» **WHAT IS BEING ASKED**:
The reply should be the records repeated exactly, without any images.
(RECORDS PROVIDED begins)
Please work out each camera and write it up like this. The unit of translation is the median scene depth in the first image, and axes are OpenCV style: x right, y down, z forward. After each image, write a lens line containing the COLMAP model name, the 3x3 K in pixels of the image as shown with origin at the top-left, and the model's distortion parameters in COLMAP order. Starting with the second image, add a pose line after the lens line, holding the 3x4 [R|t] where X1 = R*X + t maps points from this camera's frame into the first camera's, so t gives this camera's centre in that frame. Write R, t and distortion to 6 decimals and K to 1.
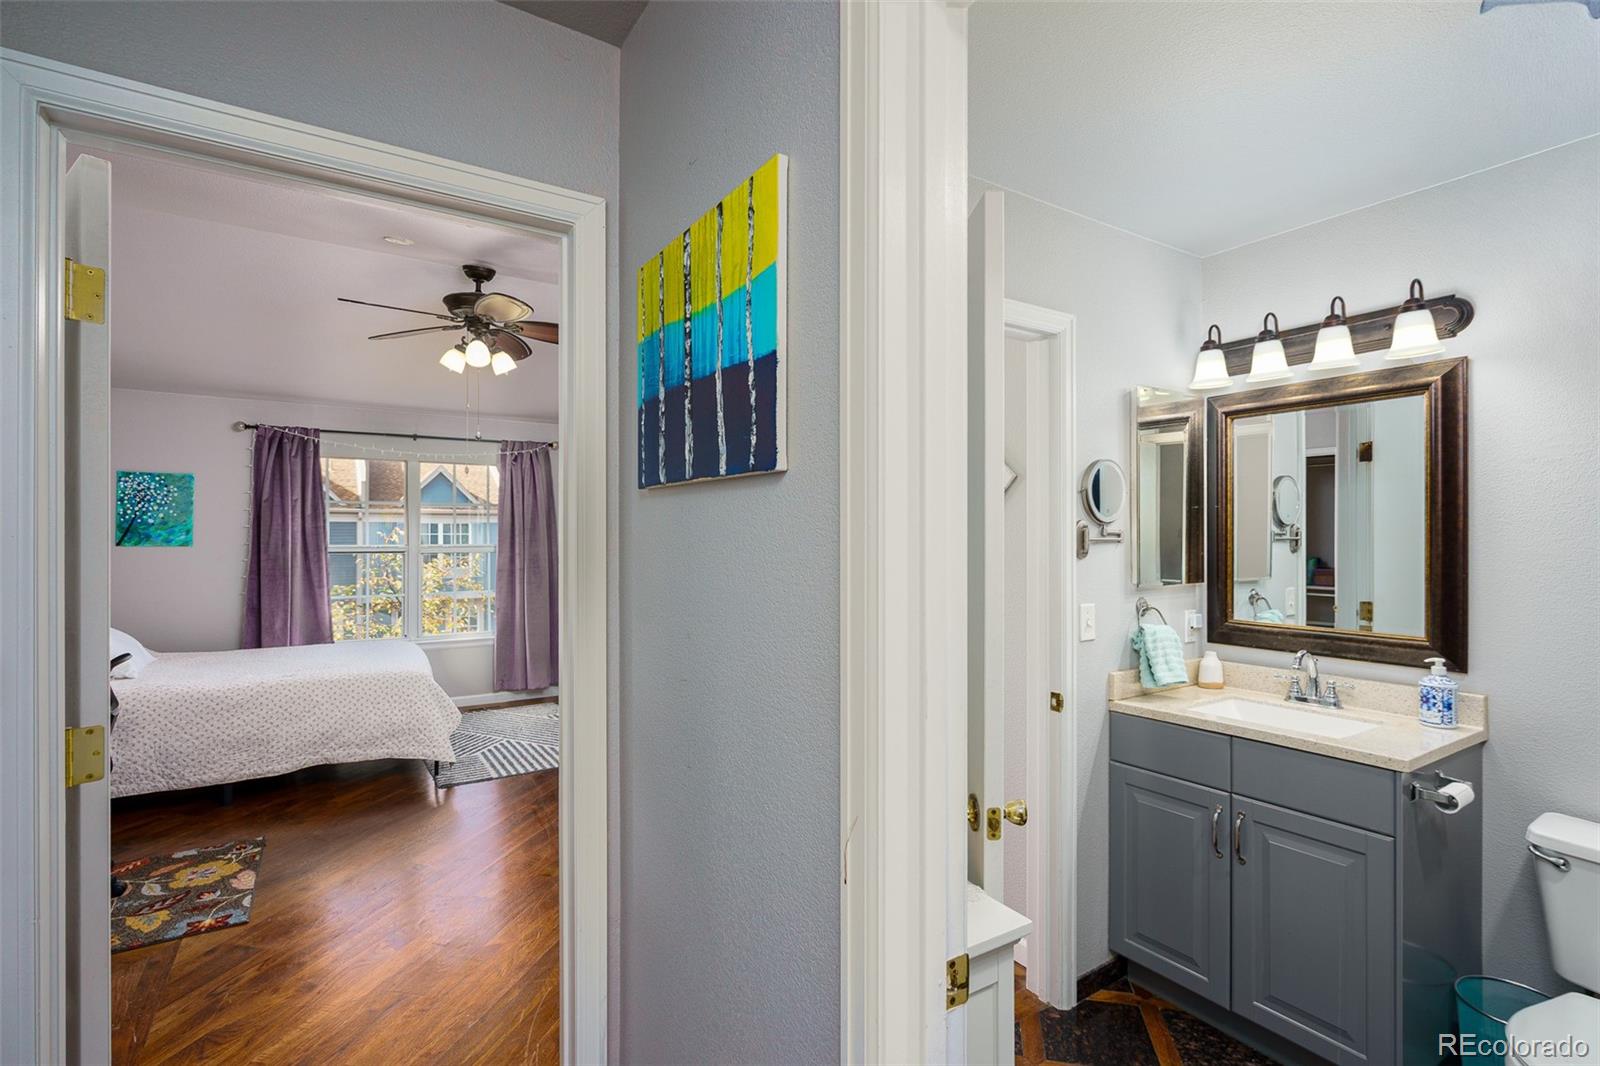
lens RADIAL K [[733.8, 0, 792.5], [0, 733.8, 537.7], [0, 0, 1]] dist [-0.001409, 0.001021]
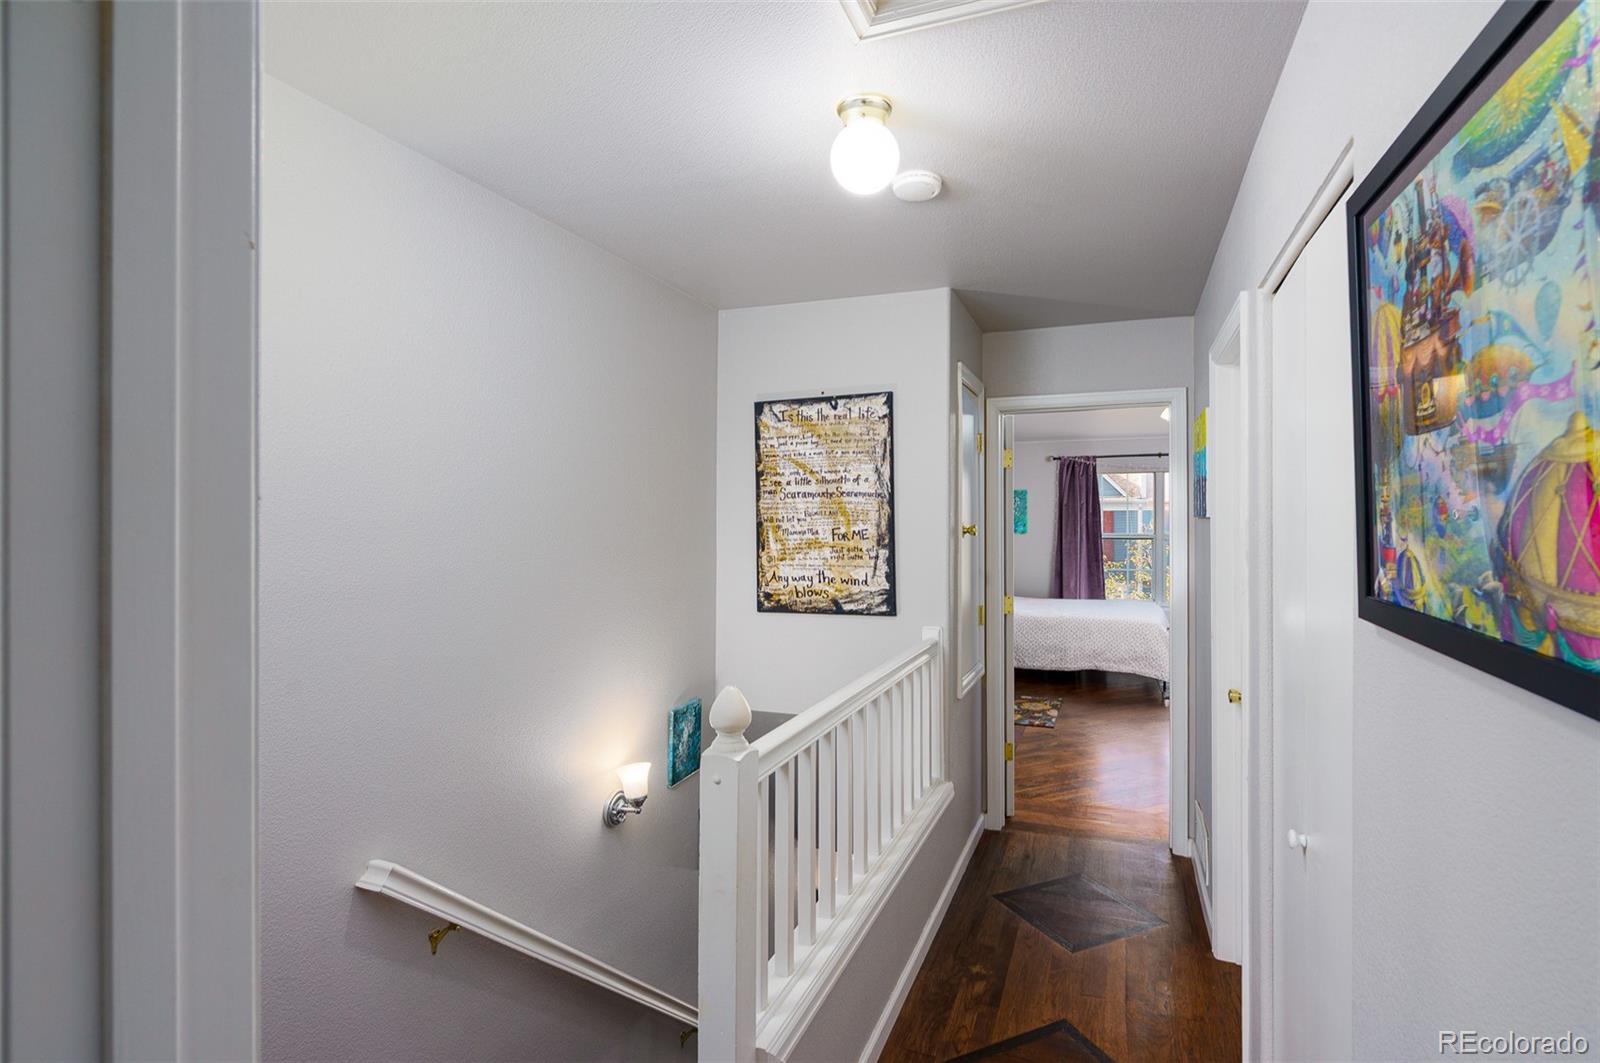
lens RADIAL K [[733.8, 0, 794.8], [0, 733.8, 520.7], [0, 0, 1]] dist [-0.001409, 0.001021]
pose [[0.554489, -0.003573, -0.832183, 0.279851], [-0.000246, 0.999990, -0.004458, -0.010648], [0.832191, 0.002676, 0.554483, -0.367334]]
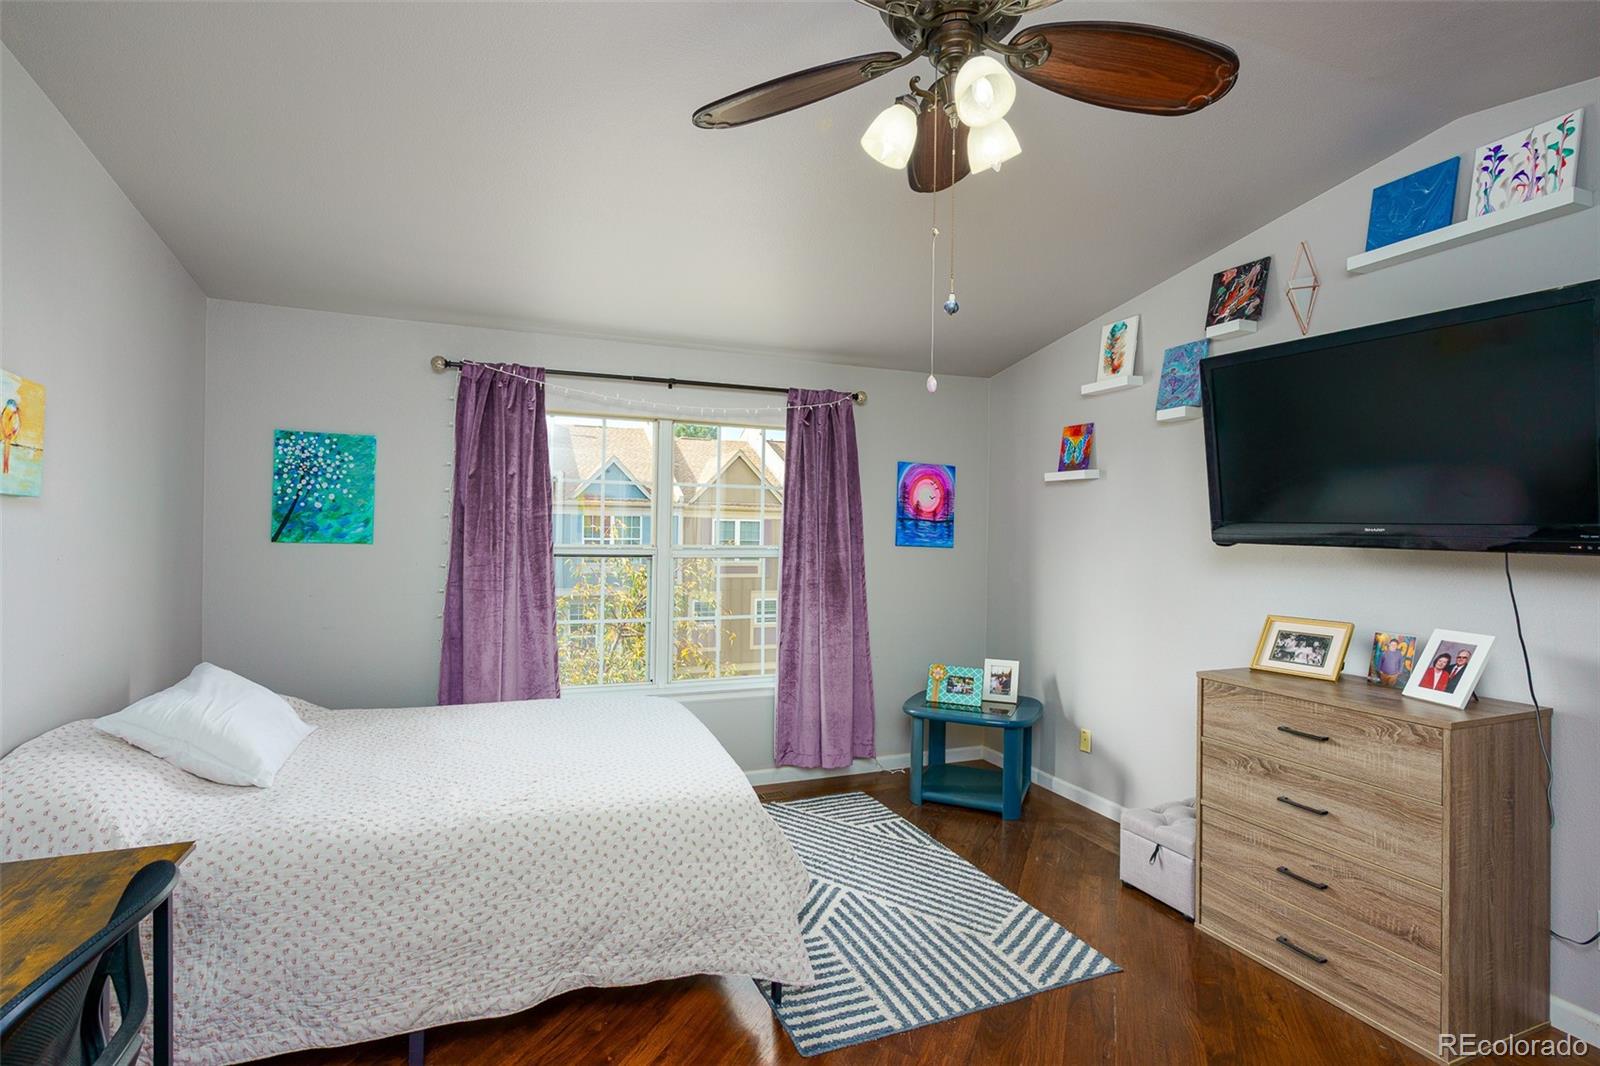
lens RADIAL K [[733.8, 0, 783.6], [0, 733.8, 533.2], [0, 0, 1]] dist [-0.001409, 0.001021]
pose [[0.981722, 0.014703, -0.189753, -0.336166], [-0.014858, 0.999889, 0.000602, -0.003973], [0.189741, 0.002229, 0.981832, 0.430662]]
(RECORDS PROVIDED ends)
» **SOLUTION BELOW**:
Please work out each camera and write it up like this. The unit of translation is the median scene depth in the first image, and axes are OpenCV style: x right, y down, z forward. After each image, write a lens line containing the COLMAP model name, the 3x3 K in pixels of the image as shown with origin at the top-left, and the model's distortion parameters in COLMAP order. Starting with the second image, add a pose line after the lens line, holding the 3x4 [R|t] where X1 = R*X + t maps points from this camera's frame into the first camera's, so t gives this camera's centre in that frame. Write R, t and distortion to 6 decimals and K to 1.
lens RADIAL K [[733.8, 0, 792.5], [0, 733.8, 537.7], [0, 0, 1]] dist [-0.001409, 0.001021]
lens RADIAL K [[733.8, 0, 794.8], [0, 733.8, 520.7], [0, 0, 1]] dist [-0.001409, 0.001021]
pose [[0.554489, -0.003573, -0.832183, 0.279851], [-0.000246, 0.999990, -0.004458, -0.010648], [0.832191, 0.002676, 0.554483, -0.367334]]
lens RADIAL K [[733.8, 0, 783.6], [0, 733.8, 533.2], [0, 0, 1]] dist [-0.001409, 0.001021]
pose [[0.981722, 0.014703, -0.189753, -0.336166], [-0.014858, 0.999889, 0.000602, -0.003973], [0.189741, 0.002229, 0.981832, 0.430662]]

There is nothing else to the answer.